- [What needs to be done]:
Copy exactly and only the lines running from the one that contains "subtotalNet" to the final line of the data below, without the pictures.

···

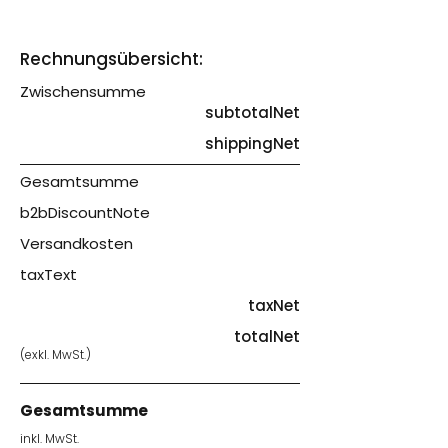
Rechnungsübersicht:
Zwischensumme
subtotalNet
shippingNet
Gesamtsumme
b2bDiscountNote
Versandkosten
taxText
taxNet
totalNet
(exkl. MwSt.)
Gesamtsumme
inkl. MwSt.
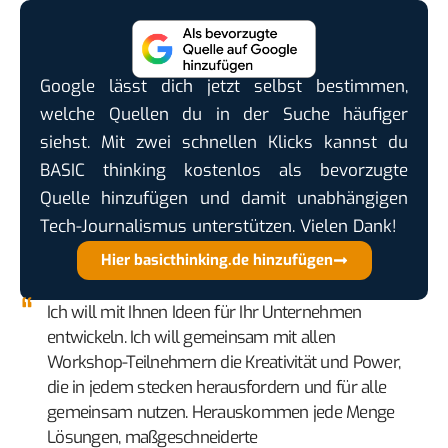
Google lässt dich jetzt selbst bestimmen,
welche Quellen du in der Suche häufiger
siehst. Mit zwei schnellen Klicks kannst du
BASIC thinking kostenlos als bevorzugte
Quelle hinzufügen und damit unabhängigen
Tech-Journalismus unterstützen. Vielen Dank!
Hier basicthinking.de hinzufügen
Ich will mit Ihnen Ideen für Ihr Unternehmen
entwickeln. Ich will gemeinsam mit allen
Workshop-Teilnehmern die Kreativität und Power,
die in jedem stecken herausfordern und für alle
gemeinsam nutzen. Herauskommen jede Menge
Lösungen, maßgeschneiderte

···

- [Finished exercise]:
subtotalNet
shippingNet
Gesamtsumme
b2bDiscountNote
Versandkosten
taxText
taxNet
totalNet
(exkl. MwSt.)
Gesamtsumme
inkl. MwSt.
Google lässt dich jetzt selbst bestimmen,
welche Quellen du in der Suche häufiger
siehst. Mit zwei schnellen Klicks kannst du
BASIC thinking kostenlos als bevorzugte
Quelle hinzufügen und damit unabhängigen
Tech-Journalismus unterstützen. Vielen Dank!
Hier basicthinking.de hinzufügen
Ich will mit Ihnen Ideen für Ihr Unternehmen
entwickeln. Ich will gemeinsam mit allen
Workshop-Teilnehmern die Kreativität und Power,
die in jedem stecken herausfordern und für alle
gemeinsam nutzen. Herauskommen jede Menge
Lösungen, maßgeschneiderte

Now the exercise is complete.